You create a scheduled task with the /schedule command inside the Cowork project. The wording is informal — you describe when and what, Cowork interprets it. Scheduled tasks appear in a dedicated Scheduled section in the Cowork sidebar so you can review or stop them later.

Example — the morning briefing

The single most useful scheduled task for a personal-assistant folder. It reads your current priorities, drafts a one-page plan for the day, and writes it into daily-notes/ before you sit down.

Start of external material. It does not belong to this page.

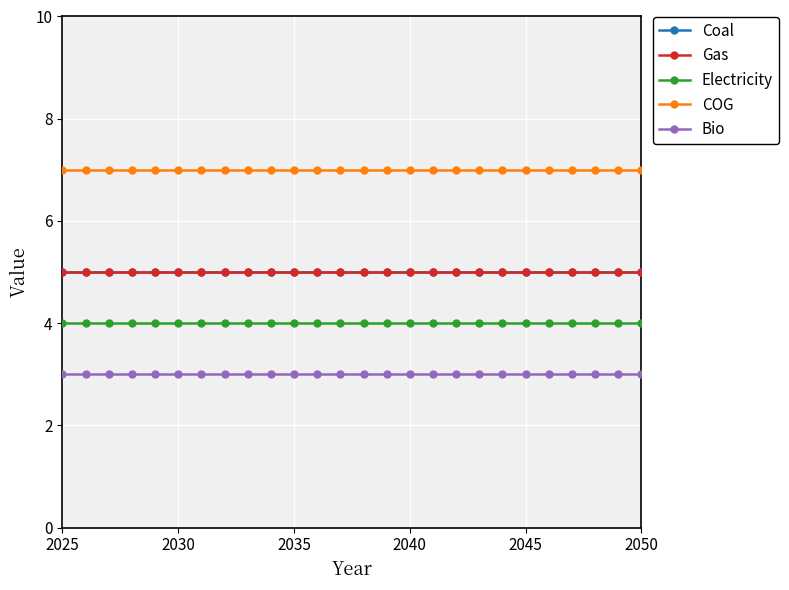

True or false: Coal has more than 0 points higher than both neighbors.

False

/schedule every weekday at 8:00am: read MEMORY.md and
context/current-focus.md, plus any files I have added or edited in
projects/ since yesterday. Write a one-page plan for today into
daily-notes/YYYY-MM-DD.md with this structure:

  ## Top three for today
  <your suggested ordering of the priorities in current-focus.md>

  ## What changed since yesterday
  <one-paragraph diff summary of any project I touched>

  ## Open questions for me
  <a short list of things you would ask me at the start of the day>

Do not modify anything outside daily-notes/. Do not read inbox/ files.
Do not append to MEMORY.md from this scheduled task.
The schedule runs only when Claude Desktop is open. If your laptop sleeps overnight, the morning task fires when the machine wakes — usually within a minute of opening the lid. There is no background daemon. Plan for that.